There were other elements to specify that could be solved, but one could not be postponed: music. Rodney didn't think twice; He had worked with Armando Romeu at Sans Souci and he had no doubt that he was the musical director who needed the new cabaret, as he had a rich career not only in that profile but also as an author and arranger. Romeu had worked with a large number of musical groups and had traveled throughout Latin America, the United States, and Europe. He was, without a doubt, one of the Cuban musicians who had most performed jazz on the island - even with American orchestras - and had been a fundamental part of the group of artists that began a fusion that later developed under the name of Latin jazz. The big band was his favorite and moved in it with absolute ease.
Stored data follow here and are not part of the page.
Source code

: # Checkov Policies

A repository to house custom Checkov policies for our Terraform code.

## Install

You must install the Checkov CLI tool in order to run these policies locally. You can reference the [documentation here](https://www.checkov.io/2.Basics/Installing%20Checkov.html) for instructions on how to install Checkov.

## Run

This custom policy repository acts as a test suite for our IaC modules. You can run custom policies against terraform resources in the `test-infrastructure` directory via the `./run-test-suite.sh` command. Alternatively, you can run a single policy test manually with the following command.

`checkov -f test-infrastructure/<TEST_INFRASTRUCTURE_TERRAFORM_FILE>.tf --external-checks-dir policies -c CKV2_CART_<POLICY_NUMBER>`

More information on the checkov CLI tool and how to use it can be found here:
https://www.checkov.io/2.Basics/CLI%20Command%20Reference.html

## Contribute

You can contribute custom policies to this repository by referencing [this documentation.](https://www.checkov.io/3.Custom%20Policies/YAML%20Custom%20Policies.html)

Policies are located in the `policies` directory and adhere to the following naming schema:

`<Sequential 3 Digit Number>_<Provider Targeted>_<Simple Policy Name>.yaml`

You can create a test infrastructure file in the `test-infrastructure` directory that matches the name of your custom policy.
Andrés García, the illustrator of the covers of Carteles magazine and designer of the famous theatrical theater Prometeo, worked hard on stage and costumes. The choreography (Rodney was definitely not a great choreographer) was performed by Alberto Alonso, Luis Trápaga and Henry Bell.
Rodney had done theater as an actor - especially in the role of the Negritoof the vernacular theater - he had choreographed some paintings in the famous Shanghai porn theater, he had been in the first Tropicana as a figurative and choreographic assistant in Congo Panther, the only spectacle of large-format presented by Victor de Correa at the end of his management there ... Then he arrived at Sans Souci where he directed the shows and did the choreographies. Now he was the great general manager of the immense Tropicana.
Martín Fox pursued a very clear end: that Tropicana's great fame came to him through the shows and not the casino. Rodney was going to achieve it with surprising speed. And it would create, in passing, an aesthetic of the show that would identify once and forever the beautiful open-air Eden in which Martin Fox had converted to a nightclub over the already famous Havana night.